Vladimir Poutine s'est lancé dans une "opération de maintien de la paix". Il annexe. Son argument ultime, c'est la langue parlée par les populations des régions sécessionnistes. La Russie a toujours eu une vocation coloniale, elle aussi. Estampillée URSS sous Staline, elle a mis en place un programme implacable de colonisation par peuplement. Dans toutes les républiques soviétiques, les Russes se sont installés, les autochtones ont été éparpillés dans d'autres républiques, parfois à des milliers de kilomètres de leur terre natale. C'est aussi ça que les Ukrainiens payent aujourd'hui. En 2014, la Russie a annexé la Crimée sans que l'Occident ne moufte, sous prétexte que la population russophone le réclamait. OK, soit. Mais demandez aux Tatars, la population originelle de cette région ukrainienne, ce qu'ils en pensent. Ils n'existent quasiment plus.

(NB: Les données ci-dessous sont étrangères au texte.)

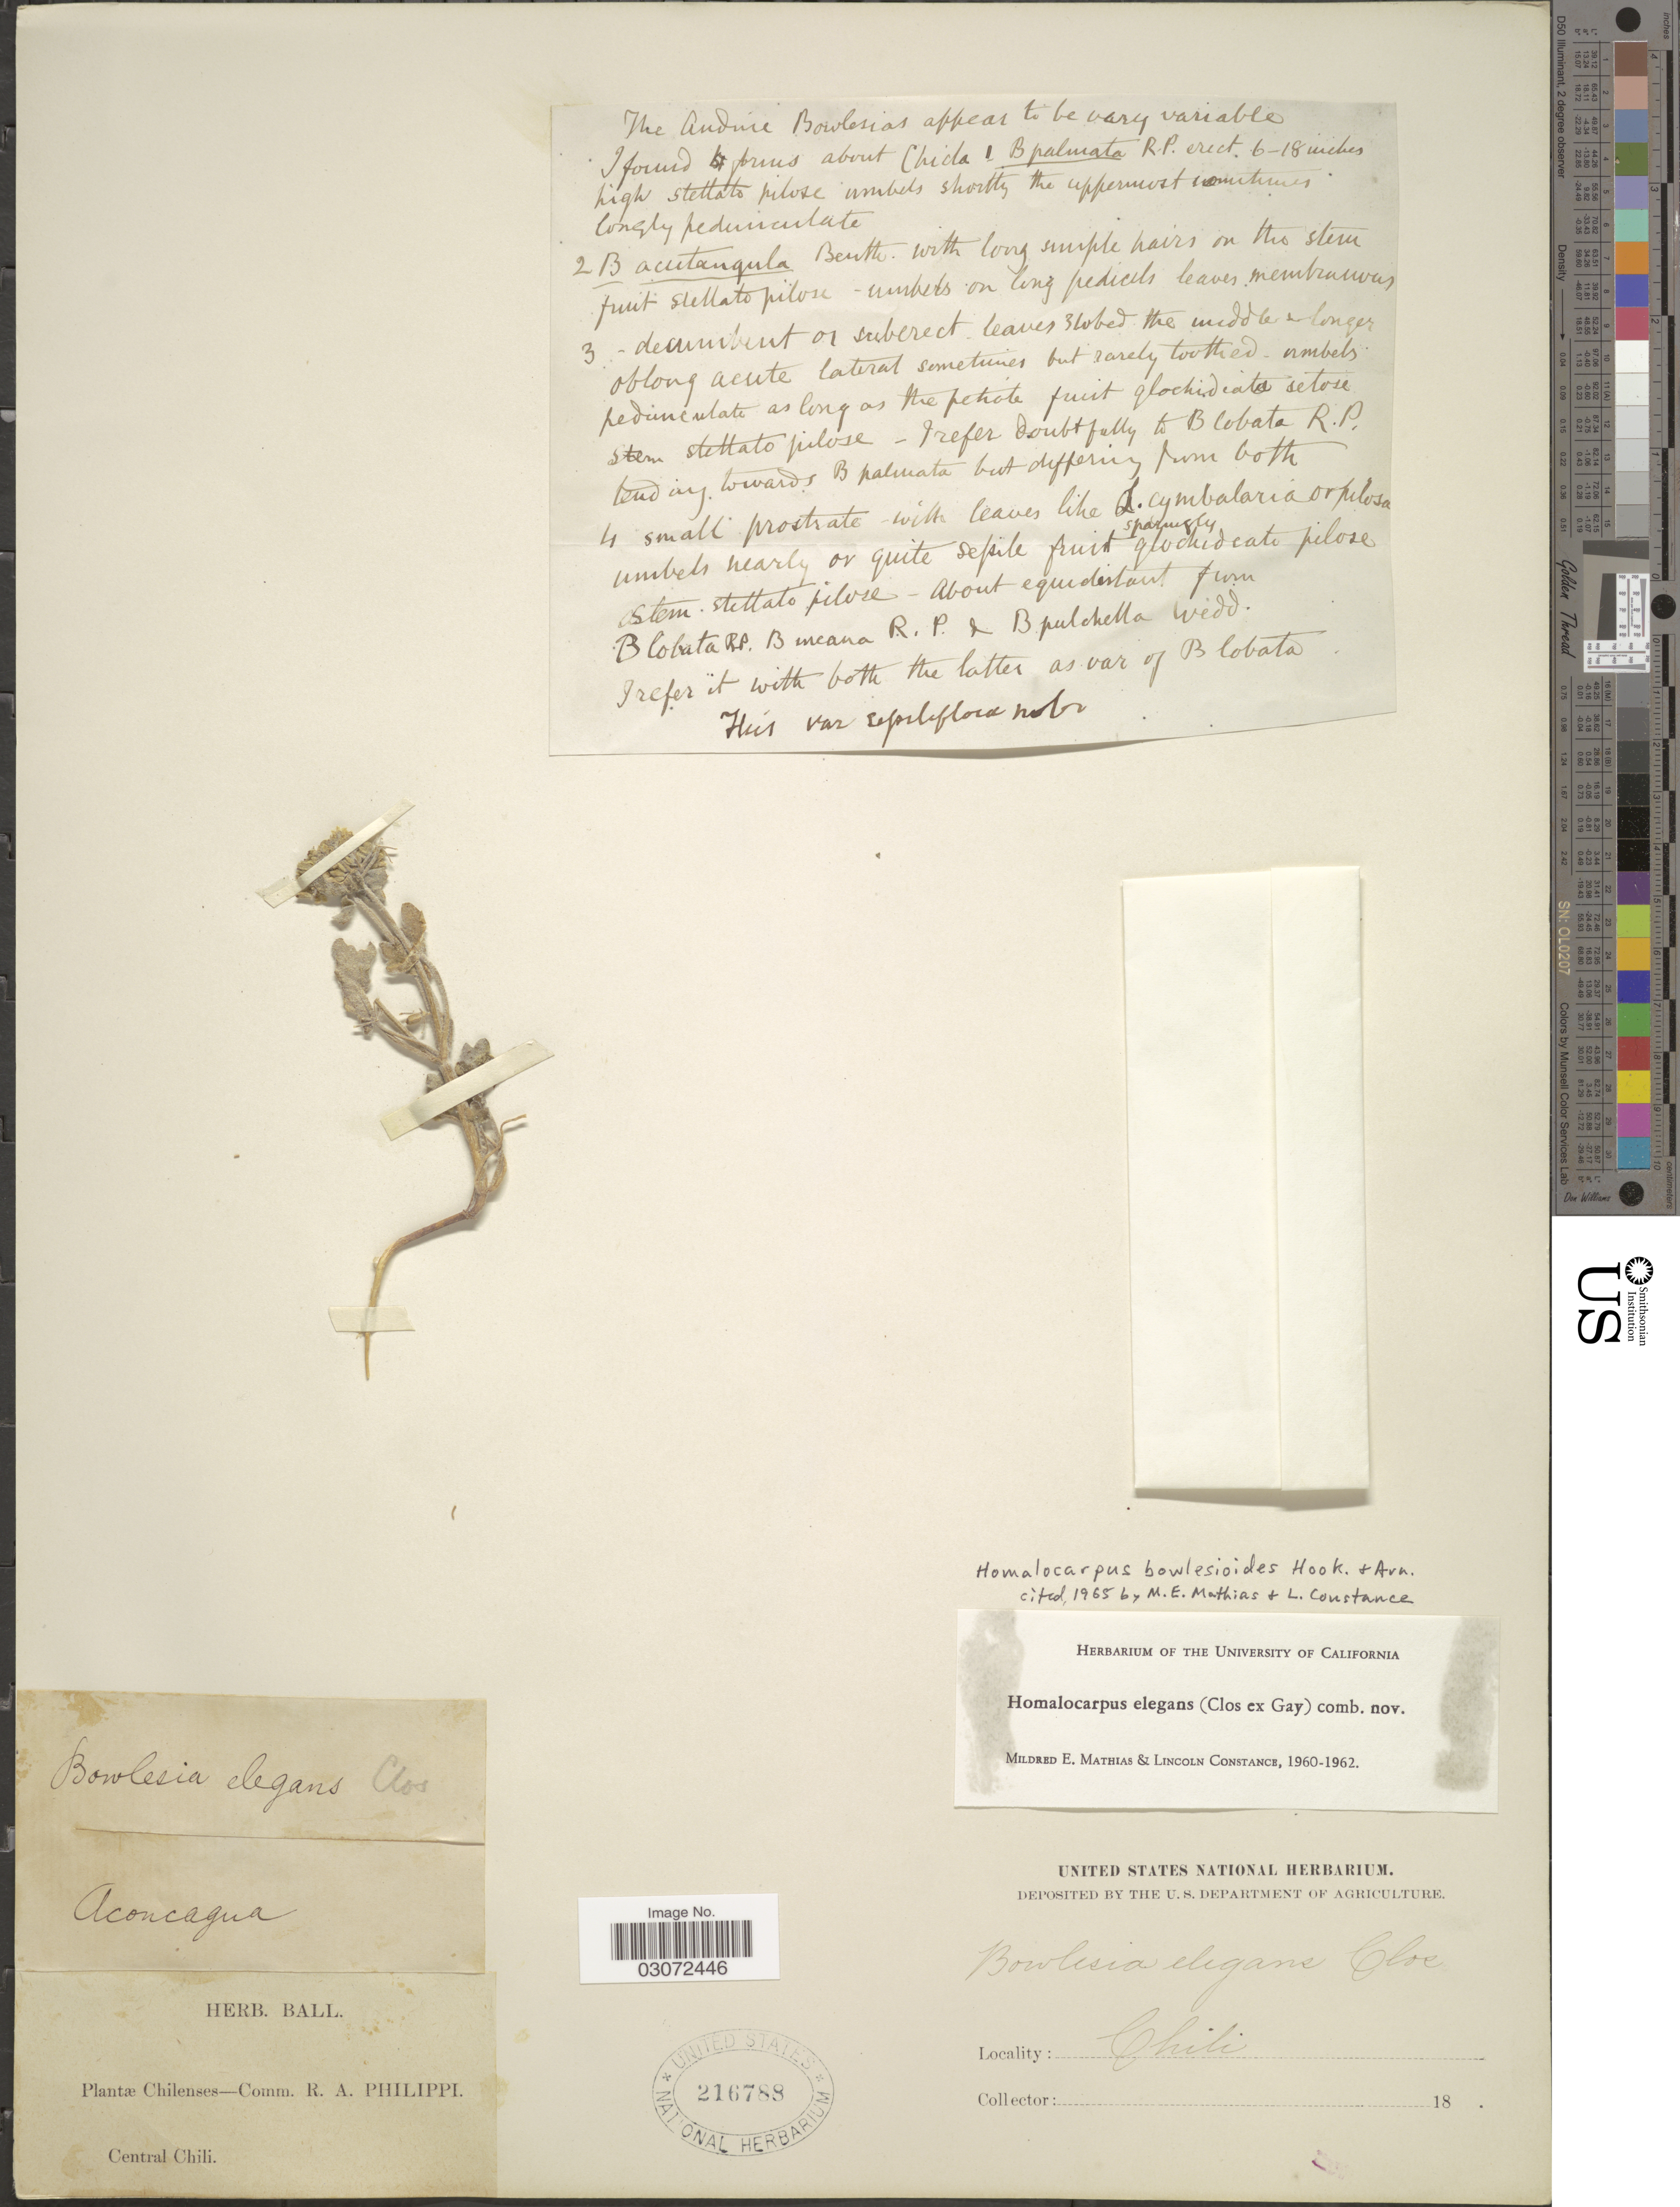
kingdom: Plantae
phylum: Tracheophyta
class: Magnoliopsida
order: Apiales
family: Apiaceae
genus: Homalocarpus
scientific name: Homalocarpus bowlesioides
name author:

Ce que les Ukrainiens payent également aujourd'hui, c'est leur Histoire, leur fierté, leur goût de la liberté et leur patriotisme. Kiev est l'une des plus anciennes et des plus grandes capitales d'Europe, par sa superficie. Elle existait avant Moscou. L'Histoire y est riche. L'Histoire y est chevillée au corps de son peuple. Un peuple qui n'a pas oublié les humiliations de l'ère soviétique, de l'éradication de sa langue au profit du russe qui, il y a encore quelques décennies, était enseigné, seul, dans les écoles. Car ces deux langues sont très différentes, et symbolisent l'identité et l'appartenance à la terre. Quand le président du Parlement sous Ianoukovytch (président ukrainien vassal du Kremlin jusqu'à 2014) s'est adressé à l'assemblée en russe ou je ne sais quel ministre au moment de la révolution de Maidan, il a été hué. Ça s'est terminé en pugilat entre députés. Les Ukrainiens n'ont pas non plus oublié Holodomor en 1932-1933, cet épisode sombre où la Russie a affamé sciemment l'Ukraine (6 millions de morts), la population locale étant réduite au cannibalisme. Non, ils ne peuvent pas oublier. Comme les Polonais non plus ne peuvent pas oublier les chars dans Varsovie en 1968. Des Polonais qui aujourd'hui ouvrent leurs portes aux réfugiés ukrainiens. Evidemment. Mais pas à ceux venus du monde arabe, faut-il le rappeler.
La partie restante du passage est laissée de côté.